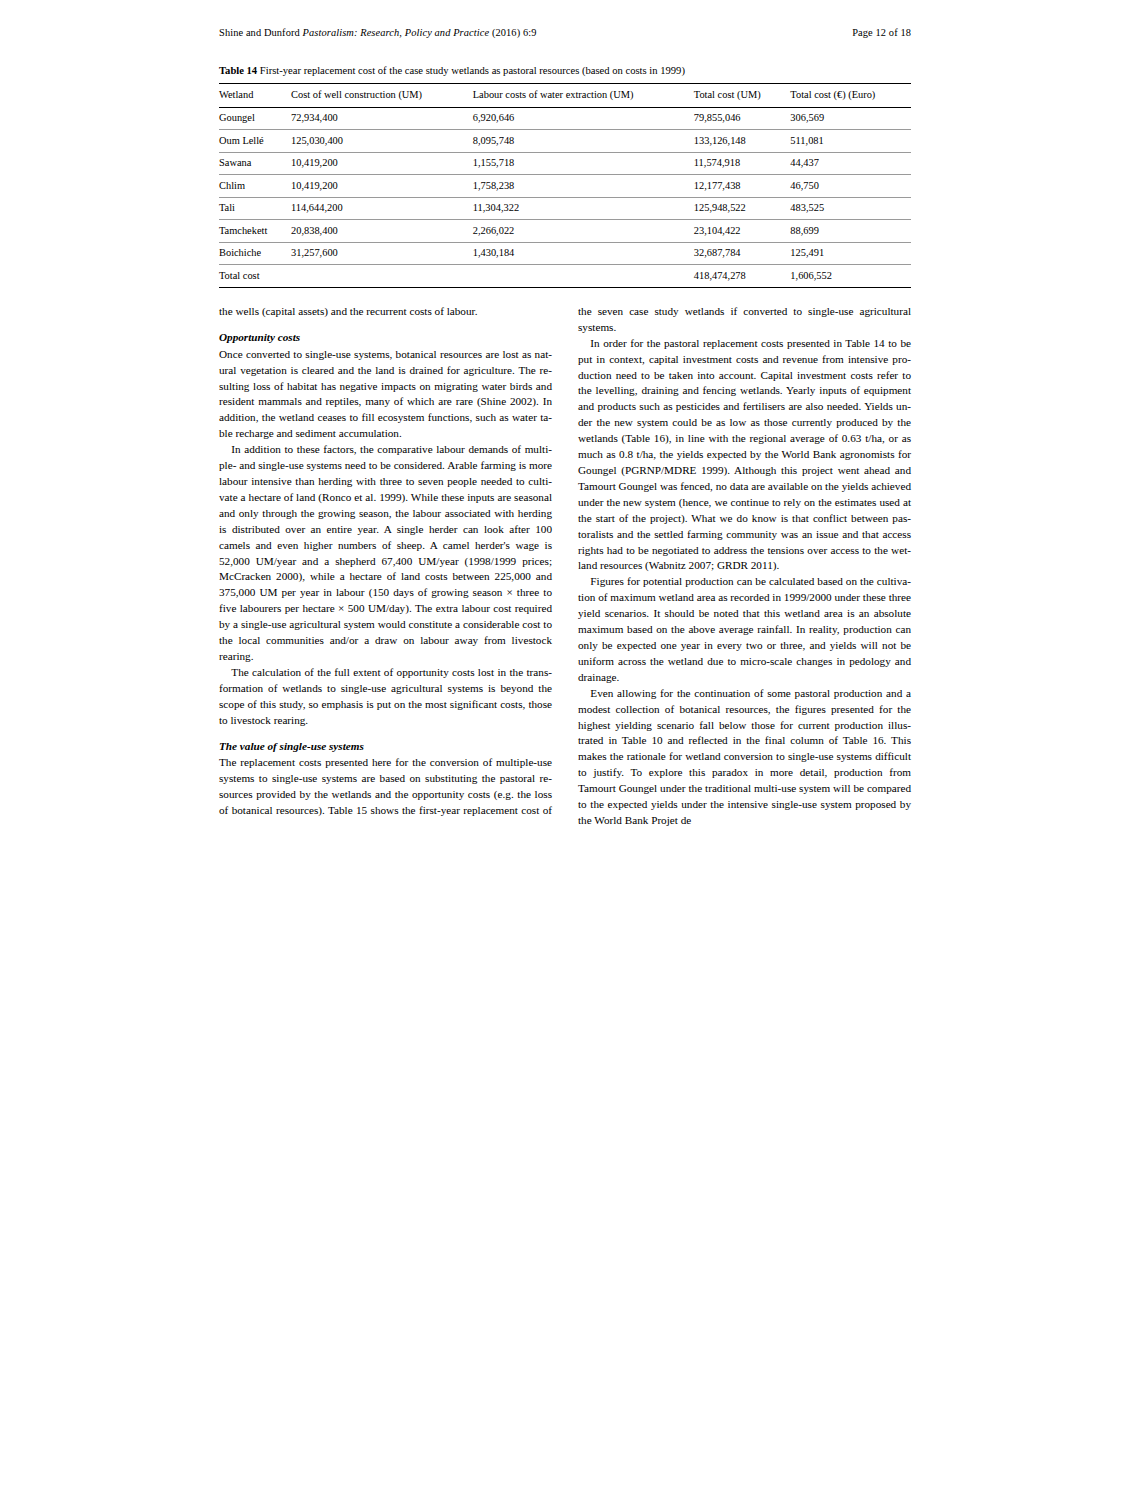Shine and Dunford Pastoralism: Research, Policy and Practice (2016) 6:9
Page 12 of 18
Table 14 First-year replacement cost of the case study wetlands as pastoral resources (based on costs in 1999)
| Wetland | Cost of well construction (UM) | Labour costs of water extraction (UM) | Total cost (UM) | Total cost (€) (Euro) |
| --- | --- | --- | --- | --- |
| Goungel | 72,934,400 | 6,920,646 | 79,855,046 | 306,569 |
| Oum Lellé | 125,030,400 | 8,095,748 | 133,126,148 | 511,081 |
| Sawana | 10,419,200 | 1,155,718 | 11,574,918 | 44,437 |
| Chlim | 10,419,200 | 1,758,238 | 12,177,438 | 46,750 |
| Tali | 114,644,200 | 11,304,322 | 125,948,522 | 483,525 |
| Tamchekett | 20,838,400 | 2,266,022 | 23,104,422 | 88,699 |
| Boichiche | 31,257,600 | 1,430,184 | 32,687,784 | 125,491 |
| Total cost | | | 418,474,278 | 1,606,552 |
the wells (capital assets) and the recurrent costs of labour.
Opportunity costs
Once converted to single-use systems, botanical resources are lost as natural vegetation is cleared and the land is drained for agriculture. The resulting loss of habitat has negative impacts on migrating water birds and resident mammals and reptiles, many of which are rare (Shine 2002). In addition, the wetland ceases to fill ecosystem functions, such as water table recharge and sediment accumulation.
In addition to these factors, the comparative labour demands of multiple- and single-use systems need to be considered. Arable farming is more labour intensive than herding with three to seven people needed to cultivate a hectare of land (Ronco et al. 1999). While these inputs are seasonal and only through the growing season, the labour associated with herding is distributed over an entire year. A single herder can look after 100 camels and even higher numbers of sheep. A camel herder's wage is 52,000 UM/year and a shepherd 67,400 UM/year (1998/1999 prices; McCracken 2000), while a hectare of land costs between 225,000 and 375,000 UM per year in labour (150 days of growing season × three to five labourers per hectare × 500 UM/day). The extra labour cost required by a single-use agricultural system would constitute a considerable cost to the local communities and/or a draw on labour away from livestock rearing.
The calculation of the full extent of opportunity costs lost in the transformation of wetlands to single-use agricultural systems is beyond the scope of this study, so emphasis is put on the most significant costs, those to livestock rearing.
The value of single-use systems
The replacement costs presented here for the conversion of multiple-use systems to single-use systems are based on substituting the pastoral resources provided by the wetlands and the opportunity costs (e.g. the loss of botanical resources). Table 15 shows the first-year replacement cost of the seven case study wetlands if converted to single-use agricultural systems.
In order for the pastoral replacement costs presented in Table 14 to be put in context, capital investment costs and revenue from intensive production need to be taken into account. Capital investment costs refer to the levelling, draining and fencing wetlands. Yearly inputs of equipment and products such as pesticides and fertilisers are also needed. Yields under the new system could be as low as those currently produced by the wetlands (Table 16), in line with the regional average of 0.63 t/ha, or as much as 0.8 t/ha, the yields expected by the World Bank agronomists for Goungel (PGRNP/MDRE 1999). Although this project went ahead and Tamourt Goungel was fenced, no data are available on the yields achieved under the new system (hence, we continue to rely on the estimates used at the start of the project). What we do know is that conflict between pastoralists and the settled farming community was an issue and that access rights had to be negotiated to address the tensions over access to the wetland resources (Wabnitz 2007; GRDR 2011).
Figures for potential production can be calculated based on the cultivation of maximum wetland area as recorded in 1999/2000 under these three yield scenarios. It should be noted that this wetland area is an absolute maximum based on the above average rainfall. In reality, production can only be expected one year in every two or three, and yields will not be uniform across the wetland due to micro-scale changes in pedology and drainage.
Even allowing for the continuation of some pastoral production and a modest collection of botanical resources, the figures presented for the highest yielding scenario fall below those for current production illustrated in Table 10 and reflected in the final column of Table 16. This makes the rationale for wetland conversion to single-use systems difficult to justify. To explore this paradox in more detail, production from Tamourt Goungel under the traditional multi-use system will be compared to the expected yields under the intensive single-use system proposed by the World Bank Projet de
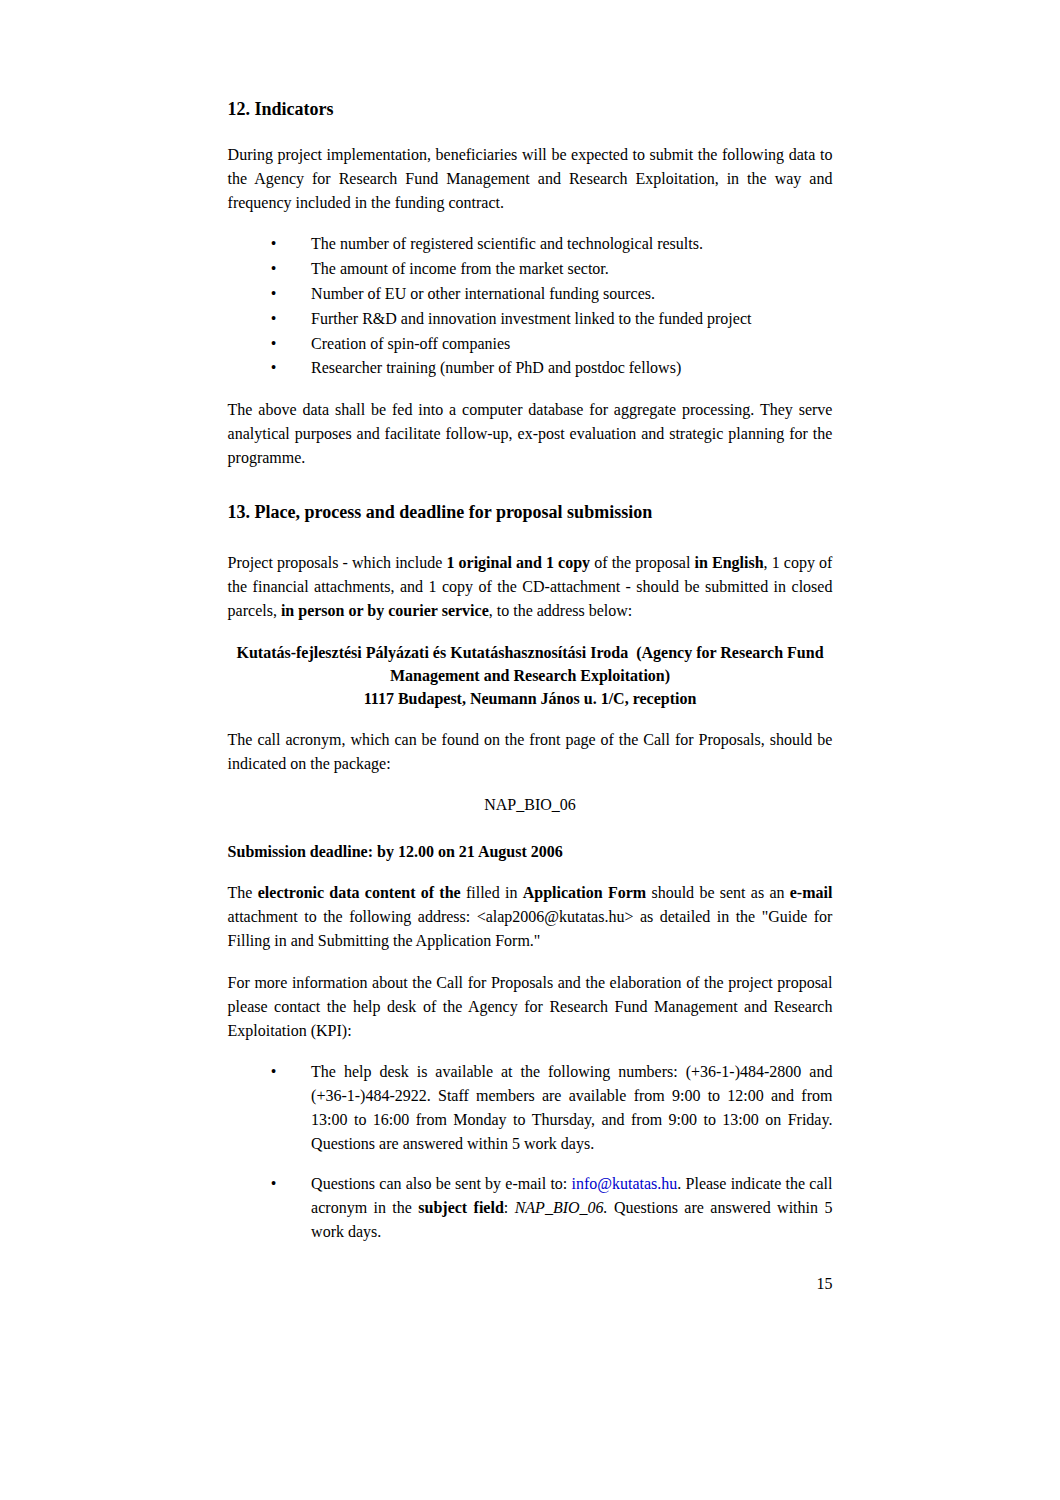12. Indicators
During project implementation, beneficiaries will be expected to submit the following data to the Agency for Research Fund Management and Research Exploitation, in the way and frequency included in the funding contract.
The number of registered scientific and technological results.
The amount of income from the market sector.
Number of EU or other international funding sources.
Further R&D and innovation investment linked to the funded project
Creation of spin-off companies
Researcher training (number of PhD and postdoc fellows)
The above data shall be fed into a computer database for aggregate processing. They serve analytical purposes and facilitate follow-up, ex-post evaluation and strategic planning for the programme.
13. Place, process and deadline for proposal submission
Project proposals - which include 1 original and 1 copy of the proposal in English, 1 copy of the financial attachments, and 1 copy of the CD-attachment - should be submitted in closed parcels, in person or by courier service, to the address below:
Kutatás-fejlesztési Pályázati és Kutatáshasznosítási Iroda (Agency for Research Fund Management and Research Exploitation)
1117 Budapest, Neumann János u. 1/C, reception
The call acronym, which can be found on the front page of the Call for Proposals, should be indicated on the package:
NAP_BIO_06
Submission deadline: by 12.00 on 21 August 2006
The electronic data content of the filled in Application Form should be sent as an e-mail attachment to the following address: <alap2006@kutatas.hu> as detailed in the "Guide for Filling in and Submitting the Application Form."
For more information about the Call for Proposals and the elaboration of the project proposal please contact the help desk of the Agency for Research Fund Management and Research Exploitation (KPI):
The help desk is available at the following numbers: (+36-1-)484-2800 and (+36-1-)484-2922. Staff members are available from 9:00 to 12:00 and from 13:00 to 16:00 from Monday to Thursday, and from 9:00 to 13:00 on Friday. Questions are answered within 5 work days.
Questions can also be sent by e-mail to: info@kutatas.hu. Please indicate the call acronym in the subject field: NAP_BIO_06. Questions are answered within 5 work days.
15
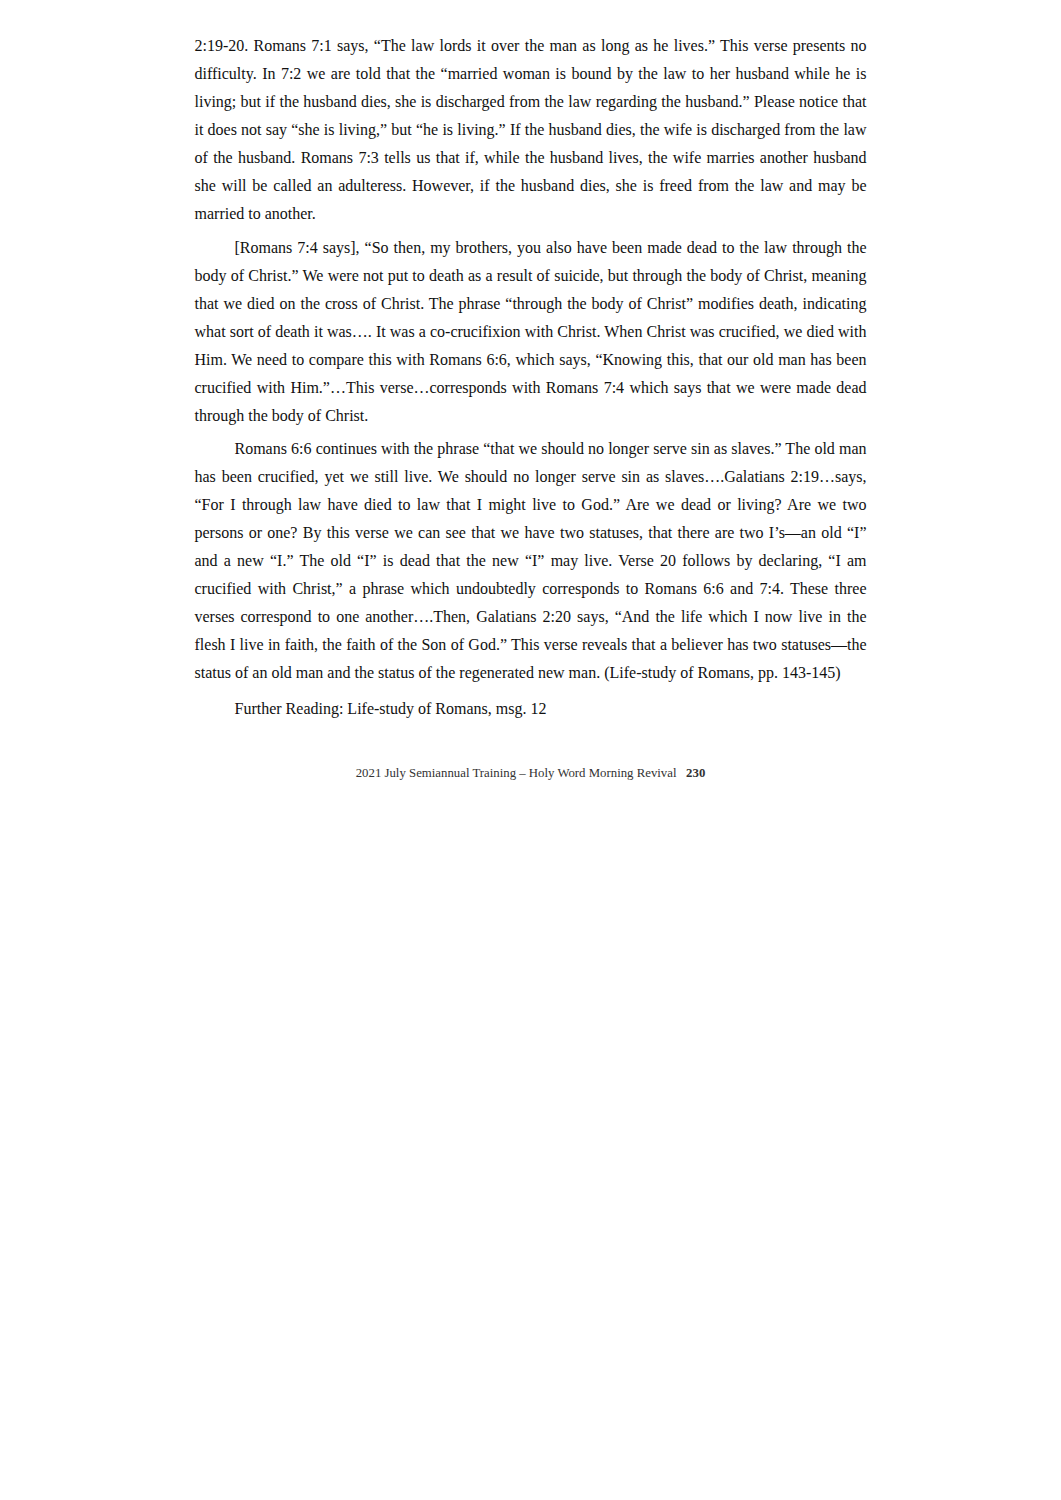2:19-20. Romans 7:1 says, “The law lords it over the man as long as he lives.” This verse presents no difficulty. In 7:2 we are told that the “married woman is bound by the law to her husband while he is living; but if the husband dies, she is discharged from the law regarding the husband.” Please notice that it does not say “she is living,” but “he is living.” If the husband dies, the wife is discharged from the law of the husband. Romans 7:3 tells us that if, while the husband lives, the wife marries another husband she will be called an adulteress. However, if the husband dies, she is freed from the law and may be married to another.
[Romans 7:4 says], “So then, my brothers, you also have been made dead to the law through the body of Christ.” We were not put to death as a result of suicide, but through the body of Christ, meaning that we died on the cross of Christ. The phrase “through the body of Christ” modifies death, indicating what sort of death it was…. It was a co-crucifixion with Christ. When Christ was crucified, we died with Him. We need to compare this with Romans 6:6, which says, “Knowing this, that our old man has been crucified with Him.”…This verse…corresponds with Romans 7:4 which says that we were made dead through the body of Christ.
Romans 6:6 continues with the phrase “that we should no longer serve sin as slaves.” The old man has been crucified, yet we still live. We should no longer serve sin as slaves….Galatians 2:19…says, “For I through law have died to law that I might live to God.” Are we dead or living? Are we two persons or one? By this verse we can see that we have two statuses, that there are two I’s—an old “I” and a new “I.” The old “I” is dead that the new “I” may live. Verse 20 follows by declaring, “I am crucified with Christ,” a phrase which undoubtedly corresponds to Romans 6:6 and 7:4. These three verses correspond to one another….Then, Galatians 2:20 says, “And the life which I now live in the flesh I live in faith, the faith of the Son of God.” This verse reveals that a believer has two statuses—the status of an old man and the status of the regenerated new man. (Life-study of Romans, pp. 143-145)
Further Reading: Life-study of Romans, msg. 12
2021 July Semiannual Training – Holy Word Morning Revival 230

________________

◆ Work to complete:
Go through the preceding material and copy each line that has the word "Further".

◆ Solved exercise:
Further R&D and innovation investment linked to the funded project
Further Reading: Life-study of Romans, msg. 12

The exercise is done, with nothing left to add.